Port Strikes Pulling in Q4 Sales as Guidance Is Lowered
The company asserts that the comp corporate sales jump was temporarily positively impacted by a port strike and two hurricanes of slightly less than one percentage point. Members stocked up on items in anticipation of the East Coast port strikes. Digital-enabled comps rose 30% YoY. Q3 was also its 11th straight quarter of rising traffic growth. Grocery and sundries saw 4% comps with notable strength in dairy, meats, and produce. Home and apparel segment selections are improving by the quarter, and members have taken note of the growing assortment of books and toys.
For Q4, BJ's expects EPS of 78 to 88 cents versus 97 cents consensus estimates. Q4 comp club sales are expected to rise 2.5% to 3% YoY, which brings the full-year 2024 growth to 2.3% to 2.4%. This is likely the result of all the buying ahead of time from its members in anticipation of the port strikes.

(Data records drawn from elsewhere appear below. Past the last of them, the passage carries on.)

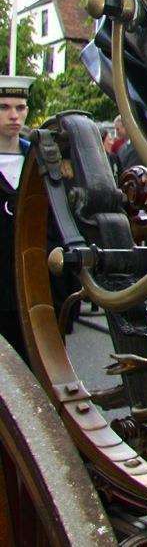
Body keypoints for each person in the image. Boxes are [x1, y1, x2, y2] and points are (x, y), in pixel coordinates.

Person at [0, 76, 33, 356]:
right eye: (4, 107)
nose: (14, 115)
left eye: (20, 107)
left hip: (31, 292)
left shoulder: (39, 162)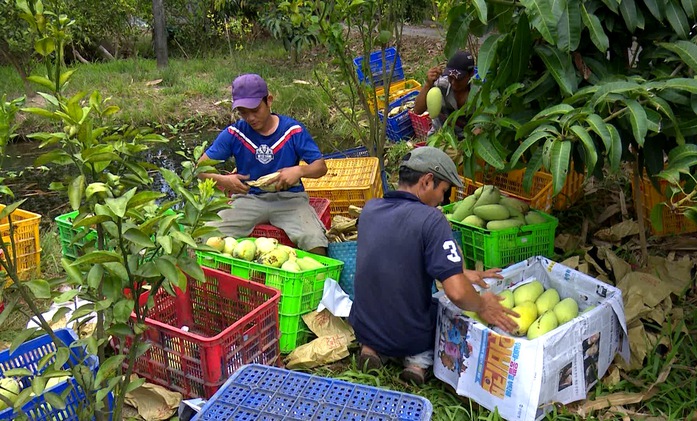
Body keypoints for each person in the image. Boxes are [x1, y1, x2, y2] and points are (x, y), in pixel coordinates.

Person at [349, 146, 518, 385]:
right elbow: (457, 293)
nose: (442, 200)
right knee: (441, 310)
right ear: (427, 181)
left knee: (383, 302)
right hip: (408, 335)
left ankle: (370, 350)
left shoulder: (370, 209)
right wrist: (482, 305)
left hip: (365, 326)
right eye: (444, 191)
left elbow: (397, 258)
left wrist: (458, 272)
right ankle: (417, 364)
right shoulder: (432, 219)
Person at [198, 73, 329, 255]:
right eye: (243, 112)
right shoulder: (235, 133)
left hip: (289, 200)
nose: (250, 117)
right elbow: (200, 168)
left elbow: (321, 167)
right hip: (248, 199)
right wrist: (224, 180)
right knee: (206, 235)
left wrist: (298, 171)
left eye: (255, 110)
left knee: (314, 239)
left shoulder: (292, 131)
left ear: (269, 101)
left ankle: (319, 281)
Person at [413, 50, 477, 140]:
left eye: (458, 79)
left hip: (467, 141)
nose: (453, 83)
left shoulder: (478, 94)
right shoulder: (440, 85)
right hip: (440, 137)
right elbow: (417, 110)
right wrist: (428, 84)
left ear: (471, 74)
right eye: (450, 77)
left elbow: (481, 127)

Membership Growth of 8% Is the Real Driver
Membership growth was strong, rising 8% YoY, hitting a record 7.5 million members. It doubled membership in its premium tiers. BJ's will increase its membership fees for the first time in seven years. As of Jan. 1, 2024, Club membership will rise $5 to $60 annually, and its Club+ fee will rise $10 to $120 per year. The $1 billion stock buyback is relatively large compared to its market capitalization of just $12.83 billion. Shares surged over 12% following the announcement.
3. Corteva: $3 Billion Buyback to Revive the Stock
Sometimes, a stock buyback is what a stock needs to revitalize investor sentiment. In 2019, agricultural sciences company Corteva (NYSE:CTVA) was the agriculture division spin-off from DowDuPont. DowDuPont had split into three independent publicly traded companies, including Corteva, technology-based materials maker DuPont de Nemours (NYSE:DD), and specialty chemical and materials manufacturer Dow (NYSE:DOW).

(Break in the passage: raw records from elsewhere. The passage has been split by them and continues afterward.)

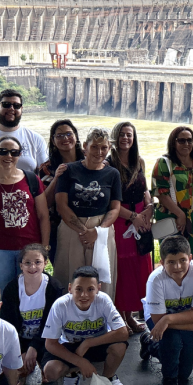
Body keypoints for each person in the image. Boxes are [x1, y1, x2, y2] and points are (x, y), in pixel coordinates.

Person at [0, 136, 50, 292]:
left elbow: (43, 216)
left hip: (30, 250)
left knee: (29, 293)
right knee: (0, 293)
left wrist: (44, 249)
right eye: (3, 152)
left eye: (14, 152)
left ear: (19, 155)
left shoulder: (32, 180)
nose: (9, 156)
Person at [41, 266, 130, 385]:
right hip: (70, 345)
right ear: (70, 288)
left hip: (96, 343)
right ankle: (72, 373)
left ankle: (108, 378)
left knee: (119, 347)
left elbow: (123, 332)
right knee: (51, 371)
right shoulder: (60, 305)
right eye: (79, 289)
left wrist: (88, 343)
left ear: (99, 288)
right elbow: (50, 343)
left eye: (90, 289)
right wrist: (80, 362)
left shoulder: (104, 300)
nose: (84, 295)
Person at [139, 235, 193, 385]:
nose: (178, 267)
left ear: (190, 258)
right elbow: (159, 320)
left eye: (182, 260)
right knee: (172, 341)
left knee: (185, 374)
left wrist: (168, 320)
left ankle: (150, 344)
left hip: (180, 319)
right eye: (171, 262)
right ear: (162, 261)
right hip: (157, 318)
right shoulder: (155, 279)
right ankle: (169, 380)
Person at [54, 128, 122, 299]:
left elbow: (115, 208)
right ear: (85, 146)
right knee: (69, 275)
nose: (99, 152)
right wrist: (83, 231)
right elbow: (61, 205)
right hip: (71, 227)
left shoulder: (113, 174)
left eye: (104, 148)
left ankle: (101, 320)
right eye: (94, 147)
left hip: (102, 228)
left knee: (101, 278)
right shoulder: (68, 170)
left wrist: (98, 231)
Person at [108, 122, 154, 335]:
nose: (125, 138)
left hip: (141, 217)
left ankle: (132, 315)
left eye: (129, 135)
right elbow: (110, 201)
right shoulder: (108, 165)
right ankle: (122, 317)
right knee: (123, 270)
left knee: (141, 263)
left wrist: (149, 209)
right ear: (114, 137)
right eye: (122, 135)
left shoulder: (139, 161)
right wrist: (134, 217)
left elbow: (145, 190)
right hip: (121, 219)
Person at [0, 244, 64, 385]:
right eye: (27, 263)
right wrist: (21, 351)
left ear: (45, 264)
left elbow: (53, 325)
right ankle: (23, 372)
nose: (32, 266)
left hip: (47, 340)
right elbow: (9, 325)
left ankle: (42, 364)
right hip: (21, 340)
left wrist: (34, 346)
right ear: (21, 265)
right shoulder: (12, 289)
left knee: (51, 373)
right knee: (17, 368)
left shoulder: (54, 288)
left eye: (37, 262)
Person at [152, 126, 193, 262]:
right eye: (181, 141)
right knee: (171, 259)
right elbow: (161, 193)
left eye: (190, 140)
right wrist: (180, 214)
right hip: (170, 218)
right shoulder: (164, 163)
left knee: (192, 259)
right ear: (173, 142)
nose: (186, 144)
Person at [38, 119, 85, 262]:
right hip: (58, 228)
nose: (65, 138)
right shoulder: (47, 168)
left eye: (69, 134)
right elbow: (44, 203)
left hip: (89, 224)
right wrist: (57, 178)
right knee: (64, 269)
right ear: (53, 141)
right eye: (59, 136)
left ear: (76, 137)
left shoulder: (90, 160)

Market Headwinds Result in Ugly Q3
Corteva specializes in crop protection and seeds. Its third-quarter earnings were ugly as it reported a loss of 49 cents per share, missing consensus estimates by 19 cents. Revenue fell 5% YoY to $2.46 billion, well below the $2.7 billion consensus estimates. Latin America was a major headwind, specifically in Brazil, as sales fell from weather and reduced corn planted areas. Market dynamics caused prices to decline 5% in Latin America in addition to currency headwinds from a stronger US Dollar.

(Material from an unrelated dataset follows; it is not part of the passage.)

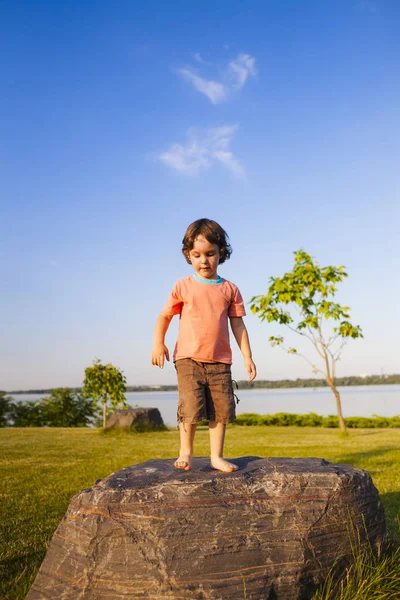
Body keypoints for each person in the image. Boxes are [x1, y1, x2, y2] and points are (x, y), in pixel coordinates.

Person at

Lowering the Bar in 2024 and 2025
Corteva issued lowered EPS guidance for the full-year 2024 of $2.50 to $2.60, down from previous guidance of $2.60 to $2.80, versus $2.67 consensus estimates. The company also lowered full-year 2025 revenue to $17.3 billion to $17.7 billion versus $17.95 billion consensus estimates. This caused shares to plummet 10% in the following days, from $61.74 to a low of $55.18.
$3 Billion Stock Buyback Reawakens Investors
A large stock buyback authorization can accentuate a new strategy while bolstering sentiment and the underlying stock price. On Nov. 19, 2024, Corteva outlined a new strategy to deliver value to shareholders and accompanied it with a massive $3 billion stock buyback, which caused shares to surge from $57 to $61.
Corteva unveiled a new financial framework through 2027 comprised of $1 billion in net sales from growth platforms, a $1 billion cost reduction and productivity benefits, and $4.5 billion in shareholder returns. Its growth platforms included seed and trait out-licensing, biologicals, new crop protection techniques, gene editing, biofuels, and hybrid wheat. Corteva will reinvest 8% of revenues into research and development, equivalent to $4 million a day.
The $3 billion stock buyback program is effective immediately and doesn’t expire. The company still has $775 million left in its $2 billion stock buyback program announced in September 2022.